Dataset extract:
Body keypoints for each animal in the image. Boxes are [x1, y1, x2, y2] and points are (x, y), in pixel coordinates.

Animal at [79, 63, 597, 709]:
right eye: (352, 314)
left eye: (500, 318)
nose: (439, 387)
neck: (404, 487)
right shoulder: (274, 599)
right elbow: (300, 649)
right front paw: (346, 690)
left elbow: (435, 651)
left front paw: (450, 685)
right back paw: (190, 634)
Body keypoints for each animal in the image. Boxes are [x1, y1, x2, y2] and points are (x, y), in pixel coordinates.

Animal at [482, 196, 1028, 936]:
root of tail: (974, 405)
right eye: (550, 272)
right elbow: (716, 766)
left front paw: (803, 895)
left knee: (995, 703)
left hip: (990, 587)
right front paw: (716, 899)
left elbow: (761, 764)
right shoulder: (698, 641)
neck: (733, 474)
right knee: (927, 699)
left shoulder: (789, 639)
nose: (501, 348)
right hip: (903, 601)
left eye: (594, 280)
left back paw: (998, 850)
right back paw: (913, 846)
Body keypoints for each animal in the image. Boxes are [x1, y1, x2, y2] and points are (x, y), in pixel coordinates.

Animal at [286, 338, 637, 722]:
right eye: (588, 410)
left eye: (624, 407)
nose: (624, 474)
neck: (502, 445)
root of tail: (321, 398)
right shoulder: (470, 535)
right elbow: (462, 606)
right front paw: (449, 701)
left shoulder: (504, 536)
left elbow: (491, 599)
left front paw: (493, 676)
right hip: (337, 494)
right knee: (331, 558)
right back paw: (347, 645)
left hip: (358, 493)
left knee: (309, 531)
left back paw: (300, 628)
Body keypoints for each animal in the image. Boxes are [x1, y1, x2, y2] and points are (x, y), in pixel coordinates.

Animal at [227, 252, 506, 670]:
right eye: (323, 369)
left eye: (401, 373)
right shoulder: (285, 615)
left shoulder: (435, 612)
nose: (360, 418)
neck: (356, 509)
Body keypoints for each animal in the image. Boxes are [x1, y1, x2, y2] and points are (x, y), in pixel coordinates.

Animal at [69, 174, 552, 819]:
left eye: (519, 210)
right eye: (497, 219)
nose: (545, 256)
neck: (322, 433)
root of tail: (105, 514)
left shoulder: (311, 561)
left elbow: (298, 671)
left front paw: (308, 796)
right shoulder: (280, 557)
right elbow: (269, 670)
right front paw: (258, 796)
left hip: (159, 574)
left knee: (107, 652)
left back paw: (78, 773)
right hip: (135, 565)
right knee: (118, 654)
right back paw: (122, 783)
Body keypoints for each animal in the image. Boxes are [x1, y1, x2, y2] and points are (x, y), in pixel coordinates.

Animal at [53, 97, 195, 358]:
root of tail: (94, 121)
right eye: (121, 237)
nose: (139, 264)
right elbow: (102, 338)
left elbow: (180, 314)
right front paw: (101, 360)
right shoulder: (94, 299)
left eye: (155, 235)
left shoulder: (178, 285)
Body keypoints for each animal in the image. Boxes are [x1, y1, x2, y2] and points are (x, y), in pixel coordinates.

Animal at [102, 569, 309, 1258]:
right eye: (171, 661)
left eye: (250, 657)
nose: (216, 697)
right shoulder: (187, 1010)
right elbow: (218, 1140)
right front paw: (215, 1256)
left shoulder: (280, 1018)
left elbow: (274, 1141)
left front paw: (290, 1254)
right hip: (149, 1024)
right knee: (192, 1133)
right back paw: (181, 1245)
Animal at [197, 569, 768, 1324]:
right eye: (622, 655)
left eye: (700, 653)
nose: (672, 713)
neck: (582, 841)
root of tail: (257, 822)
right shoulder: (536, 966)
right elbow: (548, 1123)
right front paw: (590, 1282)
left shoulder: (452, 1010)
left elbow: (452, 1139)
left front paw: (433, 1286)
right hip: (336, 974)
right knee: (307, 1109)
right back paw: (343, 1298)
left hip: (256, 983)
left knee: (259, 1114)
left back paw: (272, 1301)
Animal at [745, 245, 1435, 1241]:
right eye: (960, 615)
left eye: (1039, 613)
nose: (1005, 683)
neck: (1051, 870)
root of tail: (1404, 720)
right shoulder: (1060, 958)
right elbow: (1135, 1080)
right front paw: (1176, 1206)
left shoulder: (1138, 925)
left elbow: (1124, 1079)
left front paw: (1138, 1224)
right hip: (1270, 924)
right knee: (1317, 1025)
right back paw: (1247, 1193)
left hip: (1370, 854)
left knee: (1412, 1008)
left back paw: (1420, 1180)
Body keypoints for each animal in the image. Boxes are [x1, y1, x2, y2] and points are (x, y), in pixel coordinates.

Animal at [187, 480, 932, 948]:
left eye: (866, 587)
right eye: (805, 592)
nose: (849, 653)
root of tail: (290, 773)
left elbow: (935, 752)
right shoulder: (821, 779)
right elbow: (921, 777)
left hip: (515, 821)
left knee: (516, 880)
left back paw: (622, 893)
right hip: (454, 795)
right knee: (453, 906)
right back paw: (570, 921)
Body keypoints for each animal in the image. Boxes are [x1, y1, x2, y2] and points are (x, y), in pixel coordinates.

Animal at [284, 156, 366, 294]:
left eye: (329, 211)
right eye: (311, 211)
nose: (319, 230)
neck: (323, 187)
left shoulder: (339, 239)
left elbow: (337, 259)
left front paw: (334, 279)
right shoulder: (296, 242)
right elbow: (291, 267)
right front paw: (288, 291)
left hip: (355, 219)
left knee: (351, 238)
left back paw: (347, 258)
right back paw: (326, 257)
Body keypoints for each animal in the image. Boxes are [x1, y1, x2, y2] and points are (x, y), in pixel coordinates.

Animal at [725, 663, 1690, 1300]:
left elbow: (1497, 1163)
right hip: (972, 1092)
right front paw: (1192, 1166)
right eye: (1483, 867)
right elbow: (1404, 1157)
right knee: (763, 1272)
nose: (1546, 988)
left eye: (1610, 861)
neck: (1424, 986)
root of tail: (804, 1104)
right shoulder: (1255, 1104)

Brief: The full set of entries must be restated exactly, with none omitted.

Solution to the problem:
Body keypoints for each animal in the image. Boxes are [x1, y1, x2, y2] and points are (x, y), in pixel coordinates.

Animal at [79, 63, 597, 709]:
right eye: (352, 314)
left eye: (500, 318)
nose: (439, 387)
neck: (404, 487)
right shoulder: (274, 599)
right elbow: (300, 649)
right front paw: (346, 690)
left elbow: (435, 651)
left front paw: (450, 685)
right back paw: (190, 634)
Body keypoints for each animal in the image. Boxes are [x1, y1, x2, y2] and points are (x, y), in pixel coordinates.

Animal at [482, 196, 1028, 936]:
root of tail: (974, 405)
right eye: (550, 272)
right elbow: (716, 766)
left front paw: (803, 895)
left knee: (995, 703)
left hip: (990, 587)
right front paw: (716, 899)
left elbow: (761, 764)
right shoulder: (698, 641)
neck: (733, 474)
right knee: (927, 699)
left shoulder: (789, 639)
nose: (501, 348)
right hip: (903, 601)
left eye: (594, 280)
left back paw: (998, 850)
right back paw: (913, 846)
Body keypoints for each animal in the image. Boxes are [x1, y1, x2, y2] and points are (x, y), in pixel coordinates.

Animal at [286, 338, 637, 722]:
right eye: (588, 410)
left eye: (624, 407)
nose: (624, 474)
neck: (502, 445)
root of tail: (321, 398)
right shoulder: (470, 535)
right elbow: (462, 606)
right front paw: (449, 701)
left shoulder: (504, 536)
left elbow: (491, 599)
left front paw: (493, 676)
right hip: (337, 494)
right knee: (331, 558)
right back paw: (347, 645)
left hip: (358, 493)
left knee: (309, 531)
left back paw: (300, 628)
Body keypoints for each animal in the image. Boxes are [x1, y1, x2, y2] and points are (x, y), in pixel coordinates.

Animal at [227, 252, 506, 670]:
right eye: (323, 369)
left eye: (401, 373)
right shoulder: (285, 615)
left shoulder: (435, 612)
nose: (360, 418)
neck: (356, 509)
Body keypoints for each animal in the image. Boxes are [x1, y1, x2, y2] and points are (x, y), in pixel coordinates.

Animal at [69, 174, 552, 819]:
left eye: (519, 210)
right eye: (497, 219)
nose: (545, 256)
neck: (322, 433)
root of tail: (105, 514)
left shoulder: (311, 561)
left elbow: (298, 671)
left front paw: (308, 796)
right shoulder: (280, 557)
right elbow: (269, 670)
right front paw: (258, 796)
left hip: (159, 574)
left knee: (107, 652)
left back paw: (78, 773)
right hip: (135, 565)
right knee: (118, 654)
right back paw: (122, 783)
Body keypoints for each animal in the image. Boxes are [x1, y1, x2, y2] and points are (x, y), in pixel coordinates.

Animal at [53, 97, 195, 358]:
root of tail: (94, 121)
right eye: (121, 237)
nose: (139, 264)
right elbow: (102, 338)
left elbow: (180, 314)
right front paw: (101, 360)
right shoulder: (94, 299)
left eye: (155, 235)
left shoulder: (178, 285)
Body keypoints for each animal in the image. Boxes are [x1, y1, x2, y2] and points are (x, y), in pixel coordinates.

Animal at [102, 569, 309, 1258]:
right eye: (171, 661)
left eye: (250, 657)
nose: (216, 697)
right shoulder: (187, 1010)
right elbow: (218, 1140)
right front paw: (215, 1256)
left shoulder: (280, 1018)
left elbow: (274, 1141)
left front paw: (290, 1254)
right hip: (149, 1024)
right knee: (192, 1133)
right back paw: (181, 1245)
Animal at [197, 569, 768, 1324]:
right eye: (622, 655)
left eye: (700, 653)
nose: (672, 713)
neck: (582, 841)
root of tail: (257, 822)
right shoulder: (536, 966)
right elbow: (548, 1123)
right front paw: (590, 1282)
left shoulder: (452, 1010)
left elbow: (452, 1139)
left front paw: (433, 1286)
right hip: (336, 974)
right knee: (307, 1109)
right back paw: (343, 1298)
left hip: (256, 983)
left knee: (259, 1114)
left back paw: (272, 1301)
Animal at [745, 245, 1435, 1241]:
right eye: (960, 615)
left eye: (1039, 613)
nose: (1005, 683)
neck: (1051, 870)
root of tail: (1404, 720)
right shoulder: (1060, 958)
right elbow: (1135, 1080)
right front paw: (1176, 1206)
left shoulder: (1138, 925)
left elbow: (1124, 1079)
left front paw: (1138, 1224)
right hip: (1270, 924)
right knee: (1317, 1025)
right back paw: (1247, 1193)
left hip: (1370, 854)
left knee: (1412, 1008)
left back paw: (1420, 1180)
Body keypoints for each animal in the image. Boxes are [x1, y1, x2, y2] and points are (x, y), in pixel coordinates.

Animal at [187, 480, 932, 948]:
left eye: (866, 587)
right eye: (805, 592)
nose: (849, 653)
root of tail: (290, 773)
left elbow: (935, 752)
right shoulder: (821, 779)
right elbow: (921, 777)
left hip: (515, 821)
left knee: (516, 880)
left back paw: (622, 893)
right hip: (454, 795)
right knee: (453, 906)
right back paw: (570, 921)
Body keypoints for each animal in the image. Boxes are [x1, y1, x2, y2] and points are (x, y), in pixel coordinates.

Animal at [284, 156, 366, 294]:
left eye: (329, 211)
right eye: (311, 211)
nose: (319, 230)
neck: (323, 187)
left shoulder: (339, 239)
left elbow: (337, 259)
left front paw: (334, 279)
right shoulder: (296, 242)
right elbow: (291, 267)
right front paw: (288, 291)
left hip: (355, 219)
left knee: (351, 238)
left back paw: (347, 258)
right back paw: (326, 257)
Body keypoints for each animal in the image. Boxes are [x1, y1, x2, y2] and points are (x, y), in pixel coordinates.

Animal at [725, 663, 1690, 1300]:
left elbow: (1497, 1163)
right hip: (972, 1092)
right front paw: (1192, 1166)
right eye: (1483, 867)
right elbow: (1404, 1157)
right knee: (763, 1272)
nose: (1546, 988)
left eye: (1610, 861)
neck: (1424, 986)
root of tail: (804, 1104)
right shoulder: (1255, 1104)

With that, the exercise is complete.